Les primes et le retard de 92 jours
TAS renseigne qu’au moment de ces échanges (juillet-août 2024), la Sonac avait déjà perçu les primes, avec 92 jours de retard sur la date légale. ‘’Pourquoi le MFB et le DNA n’ont-ils pas jugé utile d’évoquer, dès la première lettre du 17 juillet, l’existence d’une dérogation ?’’, demande-t-il avec amertume. Il suspecte une façon d’échapper aux exigences du marché. ‘’La Sonac n’avait jamais daigné répondre à la question du régulateur, encore moins tenté d’apporter des informations sur l’existence de dispositions dérogatoires susceptibles de justifier l’établissement des garanties sans contrepartie au moment de leur émission’’, fulmine le député. Qui parle de ‘’dilatoire’’ et de ‘’rétention d’information de l’assureur’’.
‘’Il est étrange que les chantres du souverainisme usent depuis plus d’un an de toutes sortes de subterfuges pour offrir sur un plateau d’or l’un des plus juteux marchés de l’année à une entreprise espagnole au détriment d’une entreprise sénégalaise. Paradoxalement, ce sont leurs interventions illogiques qui bloquent l’exécution du marché, le financement espagnol étant suspendu à un protocole d'accord signé de toutes les parties concernées’’, peste TAS.
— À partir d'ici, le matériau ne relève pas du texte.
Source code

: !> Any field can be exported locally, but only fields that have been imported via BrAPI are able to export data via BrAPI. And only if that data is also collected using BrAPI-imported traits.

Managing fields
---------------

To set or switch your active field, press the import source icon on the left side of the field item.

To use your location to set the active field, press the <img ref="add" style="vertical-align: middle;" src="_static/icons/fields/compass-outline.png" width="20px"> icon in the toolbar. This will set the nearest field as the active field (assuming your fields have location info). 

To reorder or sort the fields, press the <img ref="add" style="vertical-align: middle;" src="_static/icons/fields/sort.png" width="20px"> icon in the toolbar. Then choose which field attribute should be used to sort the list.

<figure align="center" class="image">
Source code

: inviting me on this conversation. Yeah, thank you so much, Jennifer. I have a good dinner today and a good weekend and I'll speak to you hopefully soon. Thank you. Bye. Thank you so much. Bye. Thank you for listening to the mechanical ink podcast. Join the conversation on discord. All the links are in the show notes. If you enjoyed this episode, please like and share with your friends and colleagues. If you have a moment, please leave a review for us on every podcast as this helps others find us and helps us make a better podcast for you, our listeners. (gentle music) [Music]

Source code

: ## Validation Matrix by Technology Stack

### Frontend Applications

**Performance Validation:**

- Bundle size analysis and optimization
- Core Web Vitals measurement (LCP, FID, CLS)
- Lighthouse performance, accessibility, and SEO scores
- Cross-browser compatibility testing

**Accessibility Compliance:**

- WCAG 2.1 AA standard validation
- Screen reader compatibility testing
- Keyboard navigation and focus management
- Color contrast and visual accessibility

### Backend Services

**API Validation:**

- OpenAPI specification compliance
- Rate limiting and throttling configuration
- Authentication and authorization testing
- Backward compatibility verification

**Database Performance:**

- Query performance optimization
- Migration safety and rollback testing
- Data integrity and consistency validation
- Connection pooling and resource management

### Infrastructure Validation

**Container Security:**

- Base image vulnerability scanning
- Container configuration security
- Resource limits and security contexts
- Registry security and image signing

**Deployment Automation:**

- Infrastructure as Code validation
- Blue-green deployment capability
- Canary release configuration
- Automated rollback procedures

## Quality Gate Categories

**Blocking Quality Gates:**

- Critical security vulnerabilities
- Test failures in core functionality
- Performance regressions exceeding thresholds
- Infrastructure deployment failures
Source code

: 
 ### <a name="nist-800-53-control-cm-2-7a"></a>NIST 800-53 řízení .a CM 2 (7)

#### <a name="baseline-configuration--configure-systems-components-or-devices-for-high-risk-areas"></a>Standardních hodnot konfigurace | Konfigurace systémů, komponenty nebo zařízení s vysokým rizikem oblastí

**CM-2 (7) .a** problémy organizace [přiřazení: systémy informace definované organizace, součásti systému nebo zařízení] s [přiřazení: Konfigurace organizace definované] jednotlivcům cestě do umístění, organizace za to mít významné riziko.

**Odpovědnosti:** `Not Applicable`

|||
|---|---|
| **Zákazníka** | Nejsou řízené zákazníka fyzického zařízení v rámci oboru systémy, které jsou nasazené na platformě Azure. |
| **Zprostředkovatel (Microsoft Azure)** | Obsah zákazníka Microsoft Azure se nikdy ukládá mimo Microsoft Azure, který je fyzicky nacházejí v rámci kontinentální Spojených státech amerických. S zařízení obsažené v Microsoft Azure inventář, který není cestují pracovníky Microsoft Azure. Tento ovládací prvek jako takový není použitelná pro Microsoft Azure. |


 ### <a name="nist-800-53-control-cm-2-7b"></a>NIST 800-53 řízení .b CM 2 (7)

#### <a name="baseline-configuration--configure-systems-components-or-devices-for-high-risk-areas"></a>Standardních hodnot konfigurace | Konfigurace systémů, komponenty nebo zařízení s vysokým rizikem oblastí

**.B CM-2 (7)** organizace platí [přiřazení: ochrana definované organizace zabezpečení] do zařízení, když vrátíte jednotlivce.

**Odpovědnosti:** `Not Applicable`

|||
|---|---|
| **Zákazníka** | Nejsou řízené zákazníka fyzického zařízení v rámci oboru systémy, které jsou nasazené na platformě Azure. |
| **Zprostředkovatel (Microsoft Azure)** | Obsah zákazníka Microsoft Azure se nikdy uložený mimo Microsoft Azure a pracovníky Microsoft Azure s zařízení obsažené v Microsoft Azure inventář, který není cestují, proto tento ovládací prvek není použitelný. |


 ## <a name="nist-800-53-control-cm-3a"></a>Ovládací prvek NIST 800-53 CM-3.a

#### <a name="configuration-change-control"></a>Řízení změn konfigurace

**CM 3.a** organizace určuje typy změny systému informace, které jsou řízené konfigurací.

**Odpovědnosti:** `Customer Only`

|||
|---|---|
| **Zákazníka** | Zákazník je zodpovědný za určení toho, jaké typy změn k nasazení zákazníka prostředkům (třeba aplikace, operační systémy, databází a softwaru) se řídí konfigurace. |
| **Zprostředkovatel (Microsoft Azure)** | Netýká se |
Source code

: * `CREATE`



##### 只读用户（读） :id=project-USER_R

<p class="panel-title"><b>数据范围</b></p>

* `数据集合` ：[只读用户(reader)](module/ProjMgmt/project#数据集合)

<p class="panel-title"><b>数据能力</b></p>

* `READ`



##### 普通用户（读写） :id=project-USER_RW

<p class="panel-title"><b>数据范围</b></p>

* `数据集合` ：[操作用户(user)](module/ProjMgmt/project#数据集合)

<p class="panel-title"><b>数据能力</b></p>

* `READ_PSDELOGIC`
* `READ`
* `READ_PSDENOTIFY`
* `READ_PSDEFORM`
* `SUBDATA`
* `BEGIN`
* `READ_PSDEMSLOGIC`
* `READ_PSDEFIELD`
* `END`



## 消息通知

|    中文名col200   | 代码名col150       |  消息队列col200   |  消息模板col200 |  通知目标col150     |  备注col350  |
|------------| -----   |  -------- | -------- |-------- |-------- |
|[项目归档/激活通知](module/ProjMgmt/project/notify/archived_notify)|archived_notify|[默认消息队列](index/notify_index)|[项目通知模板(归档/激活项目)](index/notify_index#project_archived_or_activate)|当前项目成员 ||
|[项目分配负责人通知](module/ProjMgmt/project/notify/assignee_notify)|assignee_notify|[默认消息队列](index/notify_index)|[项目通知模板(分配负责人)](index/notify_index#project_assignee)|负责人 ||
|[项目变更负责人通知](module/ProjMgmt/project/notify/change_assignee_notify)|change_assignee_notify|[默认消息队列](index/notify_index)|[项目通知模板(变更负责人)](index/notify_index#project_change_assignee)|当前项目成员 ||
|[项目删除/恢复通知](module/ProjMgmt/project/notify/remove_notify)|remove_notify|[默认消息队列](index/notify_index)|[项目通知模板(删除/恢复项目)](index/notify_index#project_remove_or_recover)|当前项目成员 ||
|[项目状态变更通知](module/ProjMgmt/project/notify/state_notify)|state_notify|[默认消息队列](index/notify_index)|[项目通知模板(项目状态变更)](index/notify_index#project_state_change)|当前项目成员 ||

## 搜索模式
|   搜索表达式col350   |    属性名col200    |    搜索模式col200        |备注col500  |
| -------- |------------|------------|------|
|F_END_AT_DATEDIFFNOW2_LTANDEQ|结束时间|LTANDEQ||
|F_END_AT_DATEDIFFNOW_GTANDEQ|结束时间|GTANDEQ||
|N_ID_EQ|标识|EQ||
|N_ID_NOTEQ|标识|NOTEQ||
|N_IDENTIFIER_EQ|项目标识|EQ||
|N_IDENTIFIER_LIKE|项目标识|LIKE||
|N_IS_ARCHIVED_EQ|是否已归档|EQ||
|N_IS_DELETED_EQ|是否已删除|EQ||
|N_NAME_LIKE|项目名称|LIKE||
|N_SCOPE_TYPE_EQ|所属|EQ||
Parlant des exigences du Code Cima en matière de garanties, surtout dans les marchés publics, le député indique qu’aucune disposition du Code Cima ne prévoit un délai de 180 jours pour honorer les primes d’assurance, même en cas de risque d’intérêt public, d’urgence nationale ou de marché public à enjeu stratégique. D’ailleurs, TAS pense que les primes ont été probablement payées avec l’argent du Sénégal.
En effet, AEE Power EPC a perçu l'avance de démarrage le 11 juin 2024. Le paiement des primes afférentes aux garanties est intervenu quelques jours plus tard, le 14 juin 2024. ‘’Il n'est pas interdit de penser que l'argent de l'avance de démarrage a servi au paiement des primes. Ce qui serait constitutif d’un détournement de deniers publics, puisque l’avance de démarrage n’a pas pour vocation de faire payer une prime devant permettre d’obtenir une caution nécessaire à l’obtention du marché’’, dit-il.
Il note que le marché en question a été initié par un entrepreneur sénégalais, le concepteur du projet, par le biais d’une offre spontanée. Et, souligne TAS, c’est dans ce cadre qu’il a entrepris des démarches auprès de la banque espagnole Stander pour obtenir le financement nécessaire. ‘’En l’occurrence, dit-il, la garantie souveraine a été obtenue par l’entremise d’AEE Power Sénégal, de sorte que toute exclusion de cette dernière rend la garantie caduque et le marché tombe de lui-même’’.